Instructions for the task:
Update the lines below by changing "toallas" to "servilletas" and keeping everything else the same. Leave the pictures out of your answer.

Records from a dataset
========
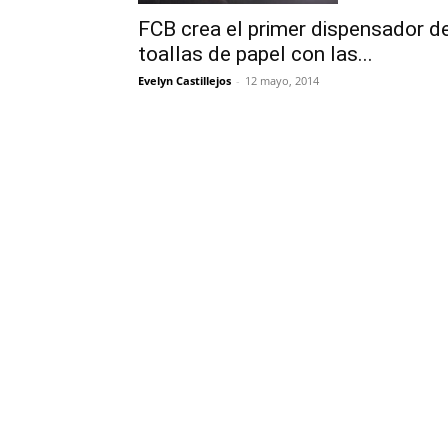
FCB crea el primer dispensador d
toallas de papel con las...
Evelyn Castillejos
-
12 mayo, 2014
========
Expected answer:
FCB crea el primer dispensador d
servilletas de papel con las...
Evelyn Castillejos
-
12 mayo, 2014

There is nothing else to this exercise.